I don't really understand your question, so I am just guessing ...

If I define the first church numeral functions in the REPL:

val c0 = fn f => fn x => x
val c1 = fn f => fn x => f x
val c2 = fn f => fn x => f (f x)
val c3 = fn f => fn x => f (f (f x))
val c4 = fn f => fn x => f (f (f (f x)))

... and then look at their types:

val c0 = fn : 'a -> 'b -> 'b
val c1 = fn : ('a -> 'b) -> 'a -> 'b
val c2 = fn : ('a -> 'a) -> 'a -> 'a
val c3 = fn : ('a -> 'a) -> 'a -> 'a
val c4 = fn : ('a -> 'a) -> 'a -> 'a 

... after the 2nd function the type ('a ->'a) -> 'a -> 'a emerges. Is this the general type you are looking for?

The type of the first two functions differs only because the type inference algorithm chooses the most general type. And for the first function 'a -> 'b -> 'b is a more general type as ('a -> 'a) -> 'a -> 'a. But you can always give the compiler a hint using a type annotation:

val c0 : ('a -> 'a) -> 'a -> 'a = fn f => fn x => x
val c1 : ('a -> 'a) -> 'a -> 'a = fn f => fn x => f x

... and all your functions should have the same type now.

What you do is, you apply a process called Hindley–Milner type inference.

The general principle involves three steps:

1. First, we assign undetermined types (written 'Z, 'Y, 'X, etc.) to variables and expressions.

   • If the expression uses a variable that we've already assigned a type to, then we use that. For example, if three has already been bound with type int, then in val nine = three * three, we know that the three has type int.
   • If the expression uses a variable that we've already assigned a nontrivial type scheme to (i.e., it's polymorphic), then we use that scheme, but replace each type variable with an undetermined type. For example, if first has already been bound with type 'a * 'b -> 'a, then in val firstOfFirst = fn quartet => first (first quartet), we assign one first the type 'Z * 'Y -> 'Z and the other one the type 'X * 'W -> 'W.
   • If the expression uses a newly-bound variable (scoped by fn or rec), then all occurrences of that variable have to have exact the same type — no polymorphism is allowed at this point. For example, in fn f => (f 1, f "one") (which ends up giving a type error), we initially assign all occurrences of f the single type 'Z. (The type error results because we later need to refine that to both int -> 'Y and string -> 'Y, and these are contradictory. This is because Standard ML doesn't support first-class polymorphism.)

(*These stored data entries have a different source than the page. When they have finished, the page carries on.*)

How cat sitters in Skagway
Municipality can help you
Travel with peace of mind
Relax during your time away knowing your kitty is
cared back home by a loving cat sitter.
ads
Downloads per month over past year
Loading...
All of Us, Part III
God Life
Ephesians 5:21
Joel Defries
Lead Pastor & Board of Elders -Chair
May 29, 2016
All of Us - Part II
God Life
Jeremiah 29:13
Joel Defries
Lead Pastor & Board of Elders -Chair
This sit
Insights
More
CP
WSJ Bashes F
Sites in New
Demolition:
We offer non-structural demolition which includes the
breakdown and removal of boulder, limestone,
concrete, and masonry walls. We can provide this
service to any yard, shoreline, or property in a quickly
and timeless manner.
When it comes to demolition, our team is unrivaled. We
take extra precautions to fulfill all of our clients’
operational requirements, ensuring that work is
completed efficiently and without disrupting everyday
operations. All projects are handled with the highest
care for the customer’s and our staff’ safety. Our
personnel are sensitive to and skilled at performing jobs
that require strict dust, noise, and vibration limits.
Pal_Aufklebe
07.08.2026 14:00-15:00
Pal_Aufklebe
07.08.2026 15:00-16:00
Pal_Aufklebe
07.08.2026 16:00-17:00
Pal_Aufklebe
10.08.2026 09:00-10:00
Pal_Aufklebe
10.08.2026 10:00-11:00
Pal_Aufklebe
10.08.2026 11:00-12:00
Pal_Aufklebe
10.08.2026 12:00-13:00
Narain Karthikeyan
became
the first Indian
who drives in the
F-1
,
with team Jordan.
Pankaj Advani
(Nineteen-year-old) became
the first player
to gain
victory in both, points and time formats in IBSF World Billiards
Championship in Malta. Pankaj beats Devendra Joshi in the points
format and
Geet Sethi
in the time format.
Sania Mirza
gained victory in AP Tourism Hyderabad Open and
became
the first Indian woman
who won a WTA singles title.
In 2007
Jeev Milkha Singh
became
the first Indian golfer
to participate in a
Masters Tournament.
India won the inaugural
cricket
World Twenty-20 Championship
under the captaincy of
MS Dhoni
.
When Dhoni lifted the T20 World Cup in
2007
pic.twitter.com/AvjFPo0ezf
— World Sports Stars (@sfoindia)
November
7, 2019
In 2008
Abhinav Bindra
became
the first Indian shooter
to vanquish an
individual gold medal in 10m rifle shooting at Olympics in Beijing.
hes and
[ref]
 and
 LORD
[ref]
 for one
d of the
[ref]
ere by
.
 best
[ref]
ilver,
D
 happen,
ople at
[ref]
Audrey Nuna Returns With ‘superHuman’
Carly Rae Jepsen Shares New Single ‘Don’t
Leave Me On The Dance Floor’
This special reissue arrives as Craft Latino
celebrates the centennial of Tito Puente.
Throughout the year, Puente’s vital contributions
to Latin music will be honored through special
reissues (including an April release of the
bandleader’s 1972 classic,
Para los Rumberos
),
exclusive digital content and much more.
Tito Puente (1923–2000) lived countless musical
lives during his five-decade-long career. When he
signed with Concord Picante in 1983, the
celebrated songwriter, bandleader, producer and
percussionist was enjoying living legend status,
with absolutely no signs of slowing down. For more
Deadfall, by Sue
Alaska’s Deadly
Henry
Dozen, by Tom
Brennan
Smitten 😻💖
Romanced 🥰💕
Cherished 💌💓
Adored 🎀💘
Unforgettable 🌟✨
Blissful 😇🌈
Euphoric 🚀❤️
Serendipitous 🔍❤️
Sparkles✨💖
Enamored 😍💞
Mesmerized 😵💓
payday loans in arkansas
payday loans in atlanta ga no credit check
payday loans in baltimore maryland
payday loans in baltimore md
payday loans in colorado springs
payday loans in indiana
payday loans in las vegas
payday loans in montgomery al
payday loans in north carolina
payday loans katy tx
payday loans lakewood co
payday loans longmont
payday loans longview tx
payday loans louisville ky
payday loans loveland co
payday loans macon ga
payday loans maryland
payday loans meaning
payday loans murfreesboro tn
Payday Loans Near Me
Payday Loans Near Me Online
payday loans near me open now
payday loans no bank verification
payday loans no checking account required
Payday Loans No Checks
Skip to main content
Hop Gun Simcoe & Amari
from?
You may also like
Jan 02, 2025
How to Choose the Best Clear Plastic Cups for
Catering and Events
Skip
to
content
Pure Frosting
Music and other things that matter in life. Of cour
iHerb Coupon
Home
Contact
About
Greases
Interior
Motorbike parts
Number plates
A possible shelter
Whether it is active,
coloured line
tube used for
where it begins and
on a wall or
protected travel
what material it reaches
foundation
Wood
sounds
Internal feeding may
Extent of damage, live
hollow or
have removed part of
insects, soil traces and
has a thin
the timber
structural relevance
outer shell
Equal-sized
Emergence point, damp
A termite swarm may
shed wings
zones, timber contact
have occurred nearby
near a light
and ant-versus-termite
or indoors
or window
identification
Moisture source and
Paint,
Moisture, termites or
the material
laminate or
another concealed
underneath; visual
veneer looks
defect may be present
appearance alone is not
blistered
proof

   In your example, val one = fn f => (fn x => f x), we can assign f the type 'Z, and x the type 'Y.

2. Next, we perform type unification, where we identify different parts of the types of different sub-expressions that have to match. For example, if we know that f has type 'Z -> real and that i has type int, then if we see f i, we can "unify" the 'Z with the int and conclude that f has type int -> real.

   • There are many, many details of type unification, but I think they're all pretty much what you would assume, so I won't go into them.

   In your example, since f is applied to x, we can unify 'Z with 'Y -> ..., and end up assigning f the type 'Y -> 'X. So the expression as a whole has type ('Y -> 'X) -> 'Y -> 'X.

3. Lastly, we perform type generalization. Once we've performed all unifications that can be performed — once we've deduced everything we can about the types — we can safely replace the undetermined types with bound type variables. In your case, that lets us assign one the type-scheme ∀ αβ . (α → β) → α → β (meaning "for any and all types α and β, one has the type (α → β) → α → β"). In Standard ML notation, we don't include the explicit "∀ αβ" part; we just write ('a -> 'b) -> 'a -> 'b.